Laquinimod is a novel once-daily, orally administered immunomodulatory compound that is being developed as a disease-modifying treatment for RRMS. Active Biotech developed laquinimod and licensed it to Teva Pharmaceutical Industries, Ltd. in June 2004. A Phase IIb study in 306 patients was recently published in The Lancet and demonstrated that an oral 0.6 mg dose of laquinimod, administered daily, significantly reduced MRI disease activity by a median of 60 percent versus placebo in RRMS patients. In addition, the study showed a favorable trend toward reducing annual relapse rates and the number of relapse-free patients compared with placebo. Treatment was well tolerated, with only some transient and dose-dependent increases in liver enzymes reported. Over 480 MS patients have received laquinimod in various clinical trials.
In addition to the efficacy that laquinimod has shown in Phase II RRMS clinical trials, laquinimod has demonstrated potent therapeutic efficacy in preclinical models of other autoimmune diseases such as rheumatoid arthritis, insulin-dependent diabetes mellitus, Guillain Barre Syndrome, lupus and Inflammatory Bowel Disease. The broad profile of efficacy in animal models of inflammatory diseases suggests that laquinimod affects a pivotal pathway of inflammation and autoimmunity. Teva expects to initiate the clinical development of laquinimod for Crohn's disease and Lupus Nephritis in the near future.
About the Phase III Program
Allegro (assessment of oral laquinimod in preventing progression of MS) is a pivotal, global, 24/30-month, double-blind, Phase III study designed to evaluate the efficacy, safety and tolerability of laquinimod versus placebo in the treatment of RRMS. The enrollment goal is approximately 1,000 patients with RRMS.

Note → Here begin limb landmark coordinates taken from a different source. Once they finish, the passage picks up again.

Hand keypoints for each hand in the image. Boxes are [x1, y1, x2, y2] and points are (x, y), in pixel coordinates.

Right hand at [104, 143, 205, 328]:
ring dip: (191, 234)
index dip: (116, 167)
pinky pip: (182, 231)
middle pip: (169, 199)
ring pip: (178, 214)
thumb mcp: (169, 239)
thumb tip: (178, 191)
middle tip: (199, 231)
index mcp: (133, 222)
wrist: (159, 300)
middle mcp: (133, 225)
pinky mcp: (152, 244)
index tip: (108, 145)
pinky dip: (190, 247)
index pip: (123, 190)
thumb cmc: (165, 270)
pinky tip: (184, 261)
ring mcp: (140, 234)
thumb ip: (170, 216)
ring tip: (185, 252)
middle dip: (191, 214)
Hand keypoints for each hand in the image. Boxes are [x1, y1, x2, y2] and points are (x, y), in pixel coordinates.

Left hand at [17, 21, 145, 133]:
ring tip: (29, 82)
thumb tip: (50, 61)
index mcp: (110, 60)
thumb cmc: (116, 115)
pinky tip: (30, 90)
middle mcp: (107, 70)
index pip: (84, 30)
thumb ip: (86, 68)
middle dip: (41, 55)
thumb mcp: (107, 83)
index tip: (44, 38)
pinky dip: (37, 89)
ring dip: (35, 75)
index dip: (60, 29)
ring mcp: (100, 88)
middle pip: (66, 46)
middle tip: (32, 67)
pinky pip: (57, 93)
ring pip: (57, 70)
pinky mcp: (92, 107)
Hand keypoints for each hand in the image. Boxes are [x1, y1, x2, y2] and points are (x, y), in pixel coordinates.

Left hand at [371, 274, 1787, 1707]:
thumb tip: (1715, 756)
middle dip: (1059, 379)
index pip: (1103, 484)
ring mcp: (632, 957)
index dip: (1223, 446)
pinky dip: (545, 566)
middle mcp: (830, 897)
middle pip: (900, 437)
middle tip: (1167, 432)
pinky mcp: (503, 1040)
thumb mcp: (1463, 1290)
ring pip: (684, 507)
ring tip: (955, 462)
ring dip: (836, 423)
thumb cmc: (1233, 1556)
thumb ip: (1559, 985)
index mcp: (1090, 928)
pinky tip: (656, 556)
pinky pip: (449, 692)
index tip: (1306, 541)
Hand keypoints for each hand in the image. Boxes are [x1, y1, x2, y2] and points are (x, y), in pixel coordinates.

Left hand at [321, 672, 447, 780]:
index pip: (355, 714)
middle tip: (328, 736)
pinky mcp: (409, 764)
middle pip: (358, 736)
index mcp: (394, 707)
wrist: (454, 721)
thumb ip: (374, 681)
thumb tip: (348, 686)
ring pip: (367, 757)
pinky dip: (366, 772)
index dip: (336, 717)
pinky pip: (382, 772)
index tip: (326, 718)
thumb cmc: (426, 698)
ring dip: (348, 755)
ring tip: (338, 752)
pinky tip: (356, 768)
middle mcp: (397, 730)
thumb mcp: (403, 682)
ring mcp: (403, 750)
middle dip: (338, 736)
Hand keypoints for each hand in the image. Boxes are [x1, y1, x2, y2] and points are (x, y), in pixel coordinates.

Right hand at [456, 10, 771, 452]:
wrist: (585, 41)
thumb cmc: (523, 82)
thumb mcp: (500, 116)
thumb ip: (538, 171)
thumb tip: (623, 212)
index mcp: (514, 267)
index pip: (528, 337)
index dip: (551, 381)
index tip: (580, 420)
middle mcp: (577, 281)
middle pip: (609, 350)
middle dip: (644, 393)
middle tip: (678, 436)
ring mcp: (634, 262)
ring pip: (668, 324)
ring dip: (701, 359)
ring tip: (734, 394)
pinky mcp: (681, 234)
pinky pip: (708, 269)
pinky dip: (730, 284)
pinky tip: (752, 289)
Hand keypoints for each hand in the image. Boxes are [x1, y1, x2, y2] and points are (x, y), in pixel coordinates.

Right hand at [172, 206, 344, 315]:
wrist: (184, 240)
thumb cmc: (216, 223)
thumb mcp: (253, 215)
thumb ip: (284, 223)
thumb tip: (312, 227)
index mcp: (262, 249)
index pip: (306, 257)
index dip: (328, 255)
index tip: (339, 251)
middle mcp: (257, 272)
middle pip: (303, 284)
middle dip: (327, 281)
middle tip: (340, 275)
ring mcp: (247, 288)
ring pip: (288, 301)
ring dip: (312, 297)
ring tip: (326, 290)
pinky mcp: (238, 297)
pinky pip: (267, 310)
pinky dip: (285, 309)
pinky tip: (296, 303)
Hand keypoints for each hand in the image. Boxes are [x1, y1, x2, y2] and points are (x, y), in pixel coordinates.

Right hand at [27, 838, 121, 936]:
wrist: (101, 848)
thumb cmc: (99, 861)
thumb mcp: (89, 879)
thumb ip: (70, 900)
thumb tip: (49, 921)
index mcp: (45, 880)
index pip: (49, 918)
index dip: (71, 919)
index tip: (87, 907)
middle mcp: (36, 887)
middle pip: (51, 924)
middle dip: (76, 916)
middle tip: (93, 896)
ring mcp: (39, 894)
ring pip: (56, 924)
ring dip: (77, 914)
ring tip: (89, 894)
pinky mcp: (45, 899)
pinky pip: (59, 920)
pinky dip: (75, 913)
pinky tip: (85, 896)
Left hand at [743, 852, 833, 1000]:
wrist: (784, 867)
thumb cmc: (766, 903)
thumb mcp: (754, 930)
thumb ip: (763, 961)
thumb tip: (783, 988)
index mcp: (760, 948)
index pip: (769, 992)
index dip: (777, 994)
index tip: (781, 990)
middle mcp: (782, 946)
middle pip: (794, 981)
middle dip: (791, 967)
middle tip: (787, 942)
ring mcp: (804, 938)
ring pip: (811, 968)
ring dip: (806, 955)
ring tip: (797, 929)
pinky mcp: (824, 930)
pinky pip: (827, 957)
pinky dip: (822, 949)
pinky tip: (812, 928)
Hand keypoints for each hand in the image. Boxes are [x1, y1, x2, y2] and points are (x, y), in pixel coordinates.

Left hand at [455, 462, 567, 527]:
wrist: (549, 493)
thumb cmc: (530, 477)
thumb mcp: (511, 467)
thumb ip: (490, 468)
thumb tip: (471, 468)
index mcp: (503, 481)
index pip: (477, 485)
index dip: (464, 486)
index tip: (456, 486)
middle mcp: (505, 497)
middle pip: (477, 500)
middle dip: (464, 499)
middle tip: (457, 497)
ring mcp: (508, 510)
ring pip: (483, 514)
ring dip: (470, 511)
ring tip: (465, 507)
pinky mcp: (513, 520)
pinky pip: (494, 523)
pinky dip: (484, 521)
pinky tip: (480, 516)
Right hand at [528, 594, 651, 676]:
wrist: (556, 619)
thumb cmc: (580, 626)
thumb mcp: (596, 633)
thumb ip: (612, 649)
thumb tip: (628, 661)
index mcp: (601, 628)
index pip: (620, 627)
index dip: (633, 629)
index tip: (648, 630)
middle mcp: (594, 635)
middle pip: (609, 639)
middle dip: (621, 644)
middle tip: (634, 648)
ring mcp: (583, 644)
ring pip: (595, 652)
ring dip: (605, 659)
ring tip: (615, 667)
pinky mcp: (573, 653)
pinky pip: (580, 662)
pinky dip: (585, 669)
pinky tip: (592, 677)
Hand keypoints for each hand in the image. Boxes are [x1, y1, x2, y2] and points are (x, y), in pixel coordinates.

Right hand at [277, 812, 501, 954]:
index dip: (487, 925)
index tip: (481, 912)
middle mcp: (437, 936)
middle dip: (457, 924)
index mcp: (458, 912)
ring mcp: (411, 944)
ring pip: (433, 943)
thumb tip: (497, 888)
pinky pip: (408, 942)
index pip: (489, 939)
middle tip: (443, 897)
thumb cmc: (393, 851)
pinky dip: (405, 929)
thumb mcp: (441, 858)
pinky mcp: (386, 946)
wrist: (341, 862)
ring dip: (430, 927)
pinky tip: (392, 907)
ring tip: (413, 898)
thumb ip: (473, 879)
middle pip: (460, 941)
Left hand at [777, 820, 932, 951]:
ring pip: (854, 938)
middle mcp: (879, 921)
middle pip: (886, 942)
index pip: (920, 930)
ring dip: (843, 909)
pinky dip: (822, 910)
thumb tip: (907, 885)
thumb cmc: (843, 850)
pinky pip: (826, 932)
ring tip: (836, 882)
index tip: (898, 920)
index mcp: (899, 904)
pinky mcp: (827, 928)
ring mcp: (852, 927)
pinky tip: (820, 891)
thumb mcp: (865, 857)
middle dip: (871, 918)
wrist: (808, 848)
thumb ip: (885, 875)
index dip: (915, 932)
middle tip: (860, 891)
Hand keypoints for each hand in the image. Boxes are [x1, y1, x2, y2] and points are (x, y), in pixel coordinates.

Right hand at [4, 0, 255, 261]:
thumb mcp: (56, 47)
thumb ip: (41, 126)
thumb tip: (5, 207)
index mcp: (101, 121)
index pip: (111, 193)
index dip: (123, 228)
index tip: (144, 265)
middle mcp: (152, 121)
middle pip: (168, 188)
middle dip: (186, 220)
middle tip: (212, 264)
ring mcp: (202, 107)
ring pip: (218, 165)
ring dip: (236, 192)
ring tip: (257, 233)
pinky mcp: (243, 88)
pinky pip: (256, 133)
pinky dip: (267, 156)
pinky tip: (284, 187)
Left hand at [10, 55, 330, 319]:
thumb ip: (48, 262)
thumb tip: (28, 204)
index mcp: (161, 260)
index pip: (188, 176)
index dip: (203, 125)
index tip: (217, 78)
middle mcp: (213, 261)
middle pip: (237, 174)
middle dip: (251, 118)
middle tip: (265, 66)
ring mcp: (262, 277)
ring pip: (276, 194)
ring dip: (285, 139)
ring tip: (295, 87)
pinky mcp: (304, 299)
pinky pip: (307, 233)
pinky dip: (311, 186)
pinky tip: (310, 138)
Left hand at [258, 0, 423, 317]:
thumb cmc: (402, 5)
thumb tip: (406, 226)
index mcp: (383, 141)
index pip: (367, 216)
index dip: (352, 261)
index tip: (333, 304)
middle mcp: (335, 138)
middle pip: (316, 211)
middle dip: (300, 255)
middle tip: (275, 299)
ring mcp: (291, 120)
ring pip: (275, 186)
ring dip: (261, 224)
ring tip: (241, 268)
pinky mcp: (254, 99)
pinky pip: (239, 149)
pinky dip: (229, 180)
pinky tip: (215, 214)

Bravo (benefit-risk assessment of Avonex(R) and laquinimod) is a pivotal, multinational, multi-center, randomized, double-blind, parallel-group, placebo-controlled study designed to compare the safety and efficacy of laquinimod with placebo and to provide risk-benefit data for laquinimod versus a currently available injectable treatment. The enrollment goal is approximately 1,200 patients with RRMS.
The globally conducted clinical program will include centers throughout the United States as well as centers Canada, Europe, and Israel. To learn more about the research please visit www.TevaClinicalTrials.com or call 1-866-550-0614 (Allegro) or 1-800-840-5601 (Bravo).
About Active Biotech
Active Biotech AB (OMX NORDIC: ACTI), headquartered in Sweden, is a biotechnology company with R&D focus on autoimmune/inflammatory diseases and cancer. Projects in pivotal phase are laquinimod, an orally administered small molecule with unique immunomodulatory properties for the treatment of multiple sclerosis, as well as ANYARA for use in cancer targeted therapy, primarily renal cancer. Further key projects in clinical development comprise the three orally administered compounds TASQ for prostate cancer, 57-57 for SLE and RhuDex(R) for RA. Please visit www.activebiotech.com for more information.
Teva Pharmaceutical Industries Ltd., headquartered in Israel, is among the top 20 pharmaceutical companies in the world and is the world's leading generic pharmaceutical company. The Company develops, manufactures and markets generic and innovative human pharmaceuticals and active pharmaceutical ingredients, as well as animal health pharmaceutical products. Over 80 percent of Teva's sales are in North America and Europe.